Yes, Ruby has very similar array-slicing syntax to Python. Here is the ri documentation for the array index method:
--------------------------------------------------------------- Array#[]
array[index] -> obj or nil
array[start, length] -> an_array or nil
array[range] -> an_array or nil
array.slice(index) -> obj or nil
array.slice(start, length) -> an_array or nil
array.slice(range) -> an_array or nil
------------------------------------------------------------------------
Element Reference---Returns the element at index, or returns a
subarray starting at start and continuing for length elements, or
returns a subarray specified by range. Negative indices count
backward from the end of the array (-1 is the last element).
Returns nil if the index (or starting index) are out of range.

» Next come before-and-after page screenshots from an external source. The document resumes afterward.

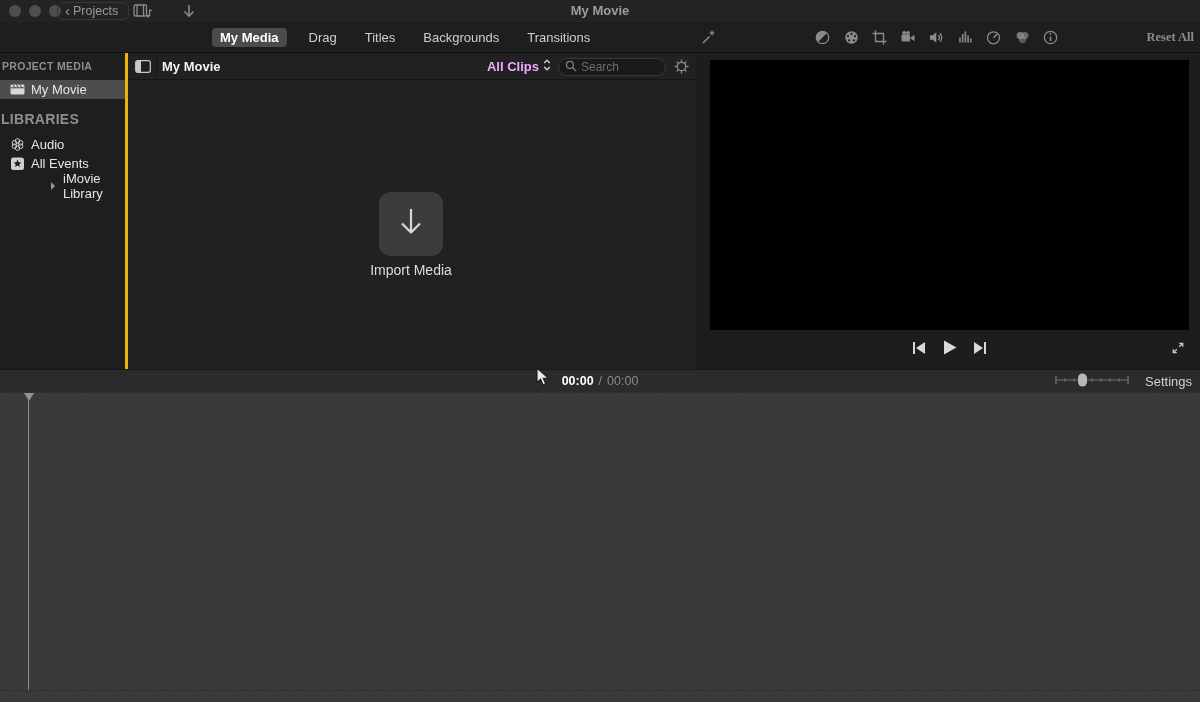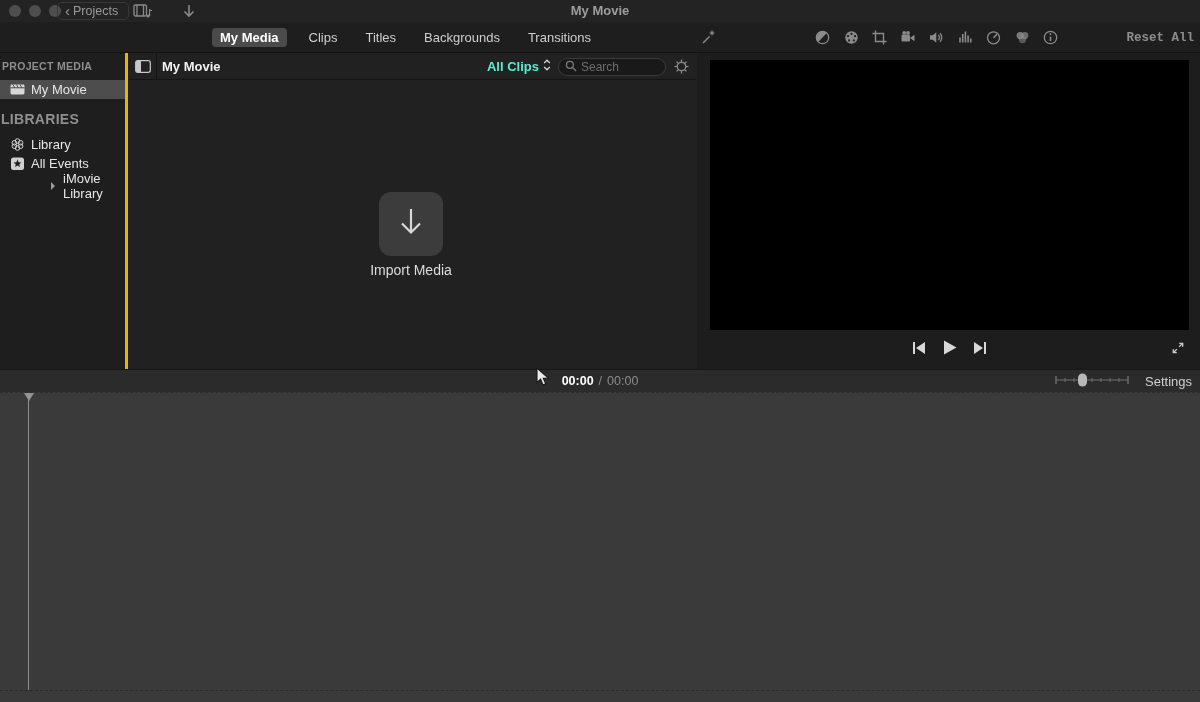--- a/index.html
+++ b/index.html
@@ -22,21 +22,21 @@
   
   .tabstrip { position:absolute; left:0; top:22px; width:1200px; height:31px; background:#1e1e1e;
     border-bottom:1px solid #111; }
   .tabs { position:absolute; left:212px; top:0; height:31px; display:flex; align-items:center; gap:16px; }
   .tab { color:#cfcfcf; font-size:13px; background:transparent; border:none; font-family:inherit; padding:2px 6px; }
   .tab.active { background:#4b4b4b; color:#fff; font-weight:bold; border-radius:4px; padding:2px 8px; }
   .wand { position:absolute; left:700px; top:7px; }
   .viewer-tools { position:absolute; left:814px; top:7px; display:flex; gap:11.5px; align-items:center; }
   .vicon { width:17px; height:17px; display:block; }
   .reset-all { position:absolute; right:6px; top:0; height:31px; background:transparent; border:none;
-    color:#8d8d8d; font-size:12.5px; font-weight:600; font-family:Liberation Mono, monospace; }
+    color:#8d8d8d; font-size:12.5px; font-weight:600; font-family:Liberation Serif, serif; }
 
   
   .main { position:absolute; left:0; top:53px; width:1200px; height:316px; }
 
   
   .sidebar { position:absolute; left:0; top:0; width:128px; height:316px; background:#1e1e1e; border-right:3px solid #eab308; }
   .side-header { height:27px; line-height:27px; padding-left:2px; color:#8f8f8f; font-size:10.5px; font-weight:bold; letter-spacing:.3px; }
   .side-row { position:relative; height:19px; display:flex; align-items:center; gap:6px; padding-left:10px;
     color:#e6e6e6; font-size:13px; }
   .side-row.selected { background:#4d4d4d; }
@@ -44,21 +44,21 @@
   .lib-header { margin-top:10px; height:20px; line-height:20px; padding-left:1px; color:#8f8f8f; font-size:14px; font-weight:bold; letter-spacing:.3px; }
   .side-row.library { padding-left:8px; margin-top:3px;margin-left:43px; }
   .disclosure { width:0; height:0; border-left:4px solid #9a9a9a; border-top:4px solid transparent; border-bottom:4px solid transparent; margin-right:2px; }
 
   
   .browser { position:absolute; left:129px; top:0; width:567px; height:316px; background:#212121; }
   .browser-header { position:absolute; left:0; top:0; width:100%; height:27px; border-bottom:1px solid #151515; }
   .toggle-wrap { position:absolute; left:0; top:0; width:28px; height:27px; display:flex; align-items:center; justify-content:center; border-right:1px solid #151515; }
   .browser-title { position:absolute; left:33px; top:0; height:27px; line-height:27px; color:#f2f2f2; font-size:13px; font-weight:bold; }
   .clips-filter { position:absolute; right:145px; top:0; height:27px; display:flex; align-items:center; gap:4px;
-    background:transparent; border:none; color:#5eead4; font-size:13px; font-weight:bold; font-family:inherit; }
+    background:transparent; border:none; color:#f0abfc; font-size:13px; font-weight:bold; font-family:inherit; }
   .search-box { position:absolute; right:30px; top:4.5px; width:108px; height:18px; background:#191919;
     border:1px solid #3a3a3a; border-radius:9px; display:flex; align-items:center; padding:0 6px; gap:4px; }
   .search-box input { flex:1; min-width:0; background:transparent; border:none; outline:none; color:#cfcfcf; font-size:12px; font-family:inherit; }
   .search-box input::placeholder { color:#6d6d6d; }
   .gear-wrap { position:absolute; right:6px; top:5px; background:transparent; border:none; padding:0; }
 
   .import-tile { position:absolute; left:250px; top:139px; width:64px; height:64px; background:#3c3c3c;
     border-radius:12px; border:none; display:flex; align-items:center; justify-content:center; }
   .import-label { position:absolute; left:180px; top:209px; width:204px; text-align:center; color:#dcdcdc; font-size:14px; }
 
@@ -119,21 +119,21 @@
         <line x1="8" y1="1" x2="8" y2="11.5"></line>
           <path d="M3.5 7.5 L8 12 L12.5 7.5"></path>
       </svg>
     </span>
     <div class="window-title">My Movie</div>
   </div>
 
   <div class="tabstrip">
     <div class="tabs">
       <button class="tab active">My Media</button>
-      <button class="tab">Clips</button>
+      <button class="tab">Drag</button>
       <button class="tab">Titles</button>
       <button class="tab">Backgrounds</button>
       <button class="tab">Transitions</button>
     </div>
 
     <span class="wand">
       <svg class="vicon" viewBox="0 0 17 17" fill="none" stroke="#8b8b8b" stroke-width="1.5">
         <line x1="3" y1="14" x2="9.5" y2="7.5"></line>
         <line x1="12" y1="1.5" x2="12" y2="6.5" stroke-width="1.1"></line>
         <line x1="9.5" y1="4" x2="14.5" y2="4" stroke-width="1.1"></line>
@@ -234,21 +234,21 @@
         <span class="sicon">
           <svg width="15" height="15" viewBox="0 0 15 15" fill="none" stroke="#d0d0d0" stroke-width="1">
             <circle cx="7.5" cy="4" r="2.3"></circle>
               <circle cx="10.6" cy="5.8" r="2.3"></circle>
             <circle cx="10.6" cy="9.2" r="2.3"></circle>
               <circle cx="7.5" cy="11" r="2.3"></circle>
             <circle cx="4.4" cy="9.2" r="2.3"></circle>
               <circle cx="4.4" cy="5.8" r="2.3"></circle>
           </svg>
         </span>
-        <span>Library</span>
+        <span>Audio</span>
       </div>
       <div class="side-row">
         <span class="sicon">
           <svg width="15" height="15" viewBox="0 0 15 15">
             <rect x="1" y="1.5" width="13" height="12.5" rx="2.5" fill="#d0d0d0"></rect>
             <path d="M7.5 3.6 L8.6 6.2 L11.4 6.4 L9.3 8.3 L9.9 11 L7.5 9.5 L5.1 11 L5.7 8.3 L3.6 6.4 L6.4 6.2 Z" fill="#1e1e1e"></path>
           </svg>
         </span>
         <span>All Events</span>
       </div>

a = [ "a", "b", "c", "d", "e" ]
a[2] + a[0] + a[1] #=> "cab"
a[6] #=> nil
a[1, 2] #=> [ "b", "c" ]
a[1..3] #=> [ "b", "c", "d" ]
a[4..7] #=> [ "e" ]
a[6..10] #=> nil
a[-3, 3] #=> [ "c", "d", "e" ]
# special cases
a[5] #=> nil
a[6, 1] #=> nil
a[5, 1] #=> []
a[5..10] #=> []
If you want to split/cut the array on an index i,
arr = arr.drop(i)
> arr = [1,2,3,4,5]
=> [1, 2, 3, 4, 5]
> arr.drop(2)
=> [3, 4, 5]
You can use slice() for this:
>> foo = [1,2,3,4,5,6]
=> [1, 2, 3, 4, 5, 6]
>> bar = [10,20,30,40,50,60]
=> [10, 20, 30, 40, 50, 60]
>> half = foo.length / 2
=> 3
>> foobar = foo.slice(0, half) + bar.slice(half, foo.length)
=> [1, 2, 3, 40, 50, 60]
By the way, to the best of my knowledge, Python "lists" are just efficiently implemented dynamically growing arrays. Insertion at the beginning is in O(n), insertion at the end is amortized O(1), random access is O(1).

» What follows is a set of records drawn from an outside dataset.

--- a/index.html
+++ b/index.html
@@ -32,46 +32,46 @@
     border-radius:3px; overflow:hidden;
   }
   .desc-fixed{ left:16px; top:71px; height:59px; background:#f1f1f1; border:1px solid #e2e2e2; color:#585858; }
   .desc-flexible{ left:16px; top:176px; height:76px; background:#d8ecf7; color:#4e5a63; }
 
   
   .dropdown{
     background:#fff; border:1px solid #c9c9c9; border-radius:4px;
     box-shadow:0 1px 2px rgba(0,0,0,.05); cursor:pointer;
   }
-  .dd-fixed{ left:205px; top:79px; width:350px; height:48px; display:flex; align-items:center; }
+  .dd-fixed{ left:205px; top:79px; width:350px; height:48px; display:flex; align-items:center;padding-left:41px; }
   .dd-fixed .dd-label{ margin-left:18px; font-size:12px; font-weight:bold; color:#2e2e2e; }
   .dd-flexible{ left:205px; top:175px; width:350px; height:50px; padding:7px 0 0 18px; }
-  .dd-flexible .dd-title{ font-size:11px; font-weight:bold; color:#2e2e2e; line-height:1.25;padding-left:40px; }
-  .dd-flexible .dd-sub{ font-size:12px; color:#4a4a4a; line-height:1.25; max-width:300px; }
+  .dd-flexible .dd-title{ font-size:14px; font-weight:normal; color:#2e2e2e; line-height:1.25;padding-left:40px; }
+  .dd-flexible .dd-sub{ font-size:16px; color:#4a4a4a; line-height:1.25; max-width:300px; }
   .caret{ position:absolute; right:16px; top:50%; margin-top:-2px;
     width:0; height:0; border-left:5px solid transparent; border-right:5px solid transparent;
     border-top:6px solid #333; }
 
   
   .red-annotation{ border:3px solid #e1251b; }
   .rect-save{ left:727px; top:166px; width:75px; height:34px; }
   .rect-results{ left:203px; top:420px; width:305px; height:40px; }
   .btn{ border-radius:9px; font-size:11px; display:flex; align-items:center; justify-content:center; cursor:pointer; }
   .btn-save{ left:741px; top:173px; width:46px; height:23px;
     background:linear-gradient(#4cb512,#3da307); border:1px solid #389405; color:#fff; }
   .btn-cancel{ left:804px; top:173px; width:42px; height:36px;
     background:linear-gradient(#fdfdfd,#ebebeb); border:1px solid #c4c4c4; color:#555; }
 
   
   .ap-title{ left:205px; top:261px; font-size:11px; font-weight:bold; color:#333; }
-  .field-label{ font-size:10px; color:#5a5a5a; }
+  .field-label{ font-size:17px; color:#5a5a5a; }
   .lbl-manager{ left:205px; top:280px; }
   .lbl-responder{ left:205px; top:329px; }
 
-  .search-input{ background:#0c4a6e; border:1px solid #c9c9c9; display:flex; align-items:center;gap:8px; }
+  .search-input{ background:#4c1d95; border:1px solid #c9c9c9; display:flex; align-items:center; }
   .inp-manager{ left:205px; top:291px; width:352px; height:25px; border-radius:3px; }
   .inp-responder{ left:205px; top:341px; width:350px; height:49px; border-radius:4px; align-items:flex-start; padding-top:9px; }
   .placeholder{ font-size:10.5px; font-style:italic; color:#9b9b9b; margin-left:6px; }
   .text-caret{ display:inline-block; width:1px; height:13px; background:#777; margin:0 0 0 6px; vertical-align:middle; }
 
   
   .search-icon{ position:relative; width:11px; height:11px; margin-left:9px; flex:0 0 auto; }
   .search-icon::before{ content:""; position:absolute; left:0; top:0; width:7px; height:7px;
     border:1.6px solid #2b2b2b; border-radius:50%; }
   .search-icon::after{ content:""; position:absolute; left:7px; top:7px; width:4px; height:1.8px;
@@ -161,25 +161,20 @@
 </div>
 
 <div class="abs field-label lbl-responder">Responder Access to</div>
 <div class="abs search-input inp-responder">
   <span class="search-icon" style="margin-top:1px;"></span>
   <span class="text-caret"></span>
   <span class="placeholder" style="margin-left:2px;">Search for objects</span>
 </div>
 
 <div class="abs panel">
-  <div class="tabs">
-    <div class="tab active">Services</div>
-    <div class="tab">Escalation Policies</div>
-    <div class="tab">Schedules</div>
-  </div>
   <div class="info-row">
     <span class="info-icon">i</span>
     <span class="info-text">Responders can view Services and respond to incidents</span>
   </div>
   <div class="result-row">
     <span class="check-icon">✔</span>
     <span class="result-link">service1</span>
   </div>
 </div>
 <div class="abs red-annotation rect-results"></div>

Ruby 2.6 Beginless/Endless Ranges
(..1)
# or
(...1)
(1..)
# or
(1...)
[1,2,3,4,5,6][..3]
=> [1, 2, 3, 4]
[1,2,3,4,5,6][...3]
=> [1, 2, 3]
ROLES = %w[superadmin manager admin contact user]
ROLES[ROLES.index('admin')..]
=> ["admin", "contact", "user"]
another way is to use the range method
foo = [1,2,3,4,5,6]
bar = [10,20,30,40,50,60]
a = foo[0...3]
b = bar[3...6]
print a + b
=> [1, 2, 3, 40, 50 , 60]
I like ranges for this:
def first_half(list)
list[0...(list.length / 2)]
end
def last_half(list)
list[(list.length / 2)..list.length]
end
However, be very careful about whether the endpoint is included in your range. This becomes critical on an odd-length list where you need to choose where you're going to break the middle. Otherwise you'll end up double-counting the middle element.
The above example will consistently put the middle element in the last half.